Inverse unit exponential probability distribution: Classical and Bayesian inference with applications

Abstract

This article examines the new inverse unit exponential distribution, utilizing both classical and Bayesian methodologies; it begins by presenting the general properties of the proposed model, highlighting characteristic features, such as the presence of a reverse-J or increasing and inverted bathtub-shaped hazard rate function. Furthermore, it explores various statistical properties of the suggested distribution. It employs 12 methods to estimate the associated parameters. A Monte Carlo simulation is conducted to evaluate the accuracy of the estimation procedure. Even for small samples, the results indicate that biases and mean square errors decrease as the sample size increases, demonstrating the robustness of the estimation method.
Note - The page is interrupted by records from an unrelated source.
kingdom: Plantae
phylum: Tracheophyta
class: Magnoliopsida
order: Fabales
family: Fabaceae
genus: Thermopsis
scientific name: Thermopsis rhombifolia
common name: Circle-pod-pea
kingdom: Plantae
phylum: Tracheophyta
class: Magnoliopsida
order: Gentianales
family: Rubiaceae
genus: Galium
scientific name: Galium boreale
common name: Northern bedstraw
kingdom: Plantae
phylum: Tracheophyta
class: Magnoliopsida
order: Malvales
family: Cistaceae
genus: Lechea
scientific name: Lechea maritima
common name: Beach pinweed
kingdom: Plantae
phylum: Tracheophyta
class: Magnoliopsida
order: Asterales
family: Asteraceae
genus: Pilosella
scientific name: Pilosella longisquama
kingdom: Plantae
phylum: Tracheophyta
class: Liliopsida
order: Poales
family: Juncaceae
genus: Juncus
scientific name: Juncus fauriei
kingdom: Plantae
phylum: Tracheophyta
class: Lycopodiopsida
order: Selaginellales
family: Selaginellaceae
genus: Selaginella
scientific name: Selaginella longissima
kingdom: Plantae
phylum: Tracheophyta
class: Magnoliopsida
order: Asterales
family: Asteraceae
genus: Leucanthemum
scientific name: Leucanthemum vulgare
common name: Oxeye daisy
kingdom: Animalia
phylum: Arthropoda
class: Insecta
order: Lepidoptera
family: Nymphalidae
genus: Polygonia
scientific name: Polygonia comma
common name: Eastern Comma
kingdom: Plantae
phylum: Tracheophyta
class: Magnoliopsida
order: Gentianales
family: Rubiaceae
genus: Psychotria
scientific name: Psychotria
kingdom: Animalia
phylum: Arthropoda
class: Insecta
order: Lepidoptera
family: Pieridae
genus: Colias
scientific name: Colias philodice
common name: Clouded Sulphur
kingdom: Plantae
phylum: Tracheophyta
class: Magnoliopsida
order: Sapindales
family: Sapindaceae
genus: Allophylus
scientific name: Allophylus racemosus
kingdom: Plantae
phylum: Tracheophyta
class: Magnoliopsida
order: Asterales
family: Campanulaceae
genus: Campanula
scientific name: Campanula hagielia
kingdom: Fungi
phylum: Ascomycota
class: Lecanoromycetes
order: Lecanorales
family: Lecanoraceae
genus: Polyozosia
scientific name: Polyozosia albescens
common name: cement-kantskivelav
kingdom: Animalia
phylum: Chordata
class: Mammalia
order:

The application of the suggested distribution to real datasets is then discussed. Empirical evidence, using model selection criteria and goodness-of-fit test statistics, supports the assertion that the suggested model outperforms several existing models considered in the study. This article extends its analysis to the Bayesian framework. Using the Hamiltonian Monte Carlo with the no U-turn sampling algorithm, 8000 real samples are generated. The convergence assessment reveals that the chains are convergent and the samples are independent. Subsequently, using the posterior samples, the parameters of the proposed model are estimated, and credible intervals and highest posterior density intervals are computed to quantify uncertainty. The applicability of the suggested model to real data under both classical and Bayesian methodologies provides insights into its statistical properties and performance compared to existing models.